## Start TASK INPUT

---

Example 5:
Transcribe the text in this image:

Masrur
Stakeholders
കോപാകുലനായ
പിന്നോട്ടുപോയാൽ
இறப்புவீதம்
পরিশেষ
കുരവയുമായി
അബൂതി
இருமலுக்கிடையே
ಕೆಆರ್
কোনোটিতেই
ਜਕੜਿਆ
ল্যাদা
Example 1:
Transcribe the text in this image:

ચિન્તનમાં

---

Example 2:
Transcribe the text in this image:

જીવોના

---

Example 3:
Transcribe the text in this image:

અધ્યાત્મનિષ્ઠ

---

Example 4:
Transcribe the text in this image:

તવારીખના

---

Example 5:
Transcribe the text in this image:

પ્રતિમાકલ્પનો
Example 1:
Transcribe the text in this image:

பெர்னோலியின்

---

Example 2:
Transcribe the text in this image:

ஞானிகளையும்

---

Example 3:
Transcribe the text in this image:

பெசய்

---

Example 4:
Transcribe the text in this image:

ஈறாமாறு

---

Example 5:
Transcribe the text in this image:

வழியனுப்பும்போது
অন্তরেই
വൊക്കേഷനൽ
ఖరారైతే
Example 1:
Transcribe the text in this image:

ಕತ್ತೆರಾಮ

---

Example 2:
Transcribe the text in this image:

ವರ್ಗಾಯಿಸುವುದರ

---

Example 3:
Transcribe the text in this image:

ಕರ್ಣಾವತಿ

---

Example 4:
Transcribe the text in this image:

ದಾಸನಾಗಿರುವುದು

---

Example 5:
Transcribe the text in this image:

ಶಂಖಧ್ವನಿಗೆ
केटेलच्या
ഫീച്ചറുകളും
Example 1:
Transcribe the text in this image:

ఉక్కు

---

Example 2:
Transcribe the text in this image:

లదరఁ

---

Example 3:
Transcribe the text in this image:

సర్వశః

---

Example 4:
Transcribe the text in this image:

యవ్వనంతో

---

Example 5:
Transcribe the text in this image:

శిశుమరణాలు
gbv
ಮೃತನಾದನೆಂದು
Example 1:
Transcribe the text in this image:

## End TASK INPUT

Rewrite all of the data above as a numbered list, omitting any blank lines.

1. ---
2. Example 5:
3. Transcribe the text in this image:
4. Masrur
5. Stakeholders
6. കോപാകുലനായ
7. പിന്നോട്ടുപോയാൽ
8. இறப்புவீதம்
9. পরিশেষ
10. കുരവയുമായി
11. അബൂതി
12. இருமலுக்கிடையே
13. ಕೆಆರ್
14. কোনোটিতেই
15. ਜਕੜਿਆ
16. ল্যাদা
17. Example 1:
18. Transcribe the text in this image:
19. ચિન્તનમાં
20. ---
21. Example 2:
22. Transcribe the text in this image:
23. જીવોના
24. ---
25. Example 3:
26. Transcribe the text in this image:
27. અધ્યાત્મનિષ્ઠ
28. ---
29. Example 4:
30. Transcribe the text in this image:
31. તવારીખના
32. ---
33. Example 5:
34. Transcribe the text in this image:
35. પ્રતિમાકલ્પનો
36. Example 1:
37. Transcribe the text in this image:
38. பெர்னோலியின்
39. ---
40. Example 2:
41. Transcribe the text in this image:
42. ஞானிகளையும்
43. ---
44. Example 3:
45. Transcribe the text in this image:
46. பெசய்
47. ---
48. Example 4:
49. Transcribe the text in this image:
50. ஈறாமாறு
51. ---
52. Example 5:
53. Transcribe the text in this image:
54. வழியனுப்பும்போது
55. অন্তরেই
56. വൊക്കേഷനൽ
57. ఖరారైతే
58. Example 1:
59. Transcribe the text in this image:
60. ಕತ್ತೆರಾಮ
61. ---
62. Example 2:
63. Transcribe the text in this image:
64. ವರ್ಗಾಯಿಸುವುದರ
65. ---
66. Example 3:
67. Transcribe the text in this image:
68. ಕರ್ಣಾವತಿ
69. ---
70. Example 4:
71. Transcribe the text in this image:
72. ದಾಸನಾಗಿರುವುದು
73. ---
74. Example 5:
75. Transcribe the text in this image:
76. ಶಂಖಧ್ವನಿಗೆ
77. केटेलच्या
78. ഫീച്ചറുകളും
79. Example 1:
80. Transcribe the text in this image:
81. ఉక్కు
82. ---
83. Example 2:
84. Transcribe the text in this image:
85. లదరఁ
86. ---
87. Example 3:
88. Transcribe the text in this image:
89. సర్వశః
90. ---
91. Example 4:
92. Transcribe the text in this image:
93. యవ్వనంతో
94. ---
95. Example 5:
96. Transcribe the text in this image:
97. శిశుమరణాలు
98. gbv
99. ಮೃತನಾದನೆಂದು
100. Example 1:
101. Transcribe the text in this image:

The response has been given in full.